In the 13th minute of last year's final, James McCarthy is soloing down the heart of the Mayo defence. We know how this plays out. He'll carry it until he has to either kick a point himself under no pressure, or fist-pass it into Paddy Andrews who is running out to meet him, and Dean Rock will run on the diagonal to take the pass from Andrews, and from 25 yards out it's a simple clipped point.

But that's not what happens. Tom Parsons chases McCarthy for 50 yards, then he runs him down, and he dispossesses him. Keith Higgins picks up the pieces, runs the ball back 70 yards, passes it to Kevin McLoughlin, and McLoughlin kicks a point from 35 yards out. It's what the game is all about – who needs a rule change?

Tyrone don’t have the faith that Mayo had last year in their defenders, because they don’t have that calibre of player. And for all that they can fill their jerseys impressively, they don’t have the athleticism of Parsons or Higgins.

Do Tyrone have the mindset to go toe-to-toe with Dublin in that cussed way that Mayo did? That’s the great unanswerable. Watching how well Mayo played last year, pretty much across the board, only to still be defeated at the end, sums up the scale of the job facing Tyrone. Tipping them requires you to suspend critical thinking.

‘Back-court’ rule

For now, it’s Dublin’s world and we just live in it. The winners set the template, and the others will copy. It’s inevitable that three-in-a-row winners will drive whatever changes are going on in the game. But the approach to any mooted rule changes can’t be as a direct result of Dublin’s dominance.

At Congress last year, the amendment which means all kick-outs must go beyond the 20-metre line was seen by Dublin as a shot across their bows. If that was a rule designed to curb Stephen Cluxton's influence, then is a 'back-court' rule (as Jim McGuinness suggested in these pages on Tuesday – if you enter the opponent's 65, you can't come back out again without taking a shot or being turned over) effectively a nod to Ciarán Kilkenny?

Ten or 15 years ago, even the smallest rule changes were set upon by inter-county managers – reports from Dr McKenna Cup games would be 150 words on the game, and 450 words on the outrage of Mickey Harte or Joe Kernan at some trifling experiment in the rule book.
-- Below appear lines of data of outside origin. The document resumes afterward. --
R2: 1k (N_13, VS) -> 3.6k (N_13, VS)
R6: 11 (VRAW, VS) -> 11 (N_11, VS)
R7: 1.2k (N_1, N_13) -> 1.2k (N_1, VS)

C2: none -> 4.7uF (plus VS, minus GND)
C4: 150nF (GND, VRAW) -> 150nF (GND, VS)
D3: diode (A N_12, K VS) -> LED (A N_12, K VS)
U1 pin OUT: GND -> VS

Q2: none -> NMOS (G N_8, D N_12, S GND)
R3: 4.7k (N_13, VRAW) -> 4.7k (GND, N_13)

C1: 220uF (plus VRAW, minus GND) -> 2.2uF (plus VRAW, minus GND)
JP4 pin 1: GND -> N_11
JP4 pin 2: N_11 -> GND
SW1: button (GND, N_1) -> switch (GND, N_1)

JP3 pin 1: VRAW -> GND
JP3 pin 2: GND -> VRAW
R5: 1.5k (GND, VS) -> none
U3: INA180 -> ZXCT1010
It’s safe to say that the mood has changed. Now we’re like the patient who has exhausted all of modern medical practice looking for a cure and is willing to give homeopathy, hypnosis, leeches . . . anything, a go.

That’s actually a pretty good situation for the people charged with changing the game to be in. What might just further help their cause is an All-Ireland final this weekend that encapsulates all that’s wrong with the game currently.

And that’s the impact of an All-Ireland final – last year’s classic might have convinced us there’s not much wrong with the game when it’s played right, against our better judgement. A horror-show this weekend could be the catalyst for all sorts of changes.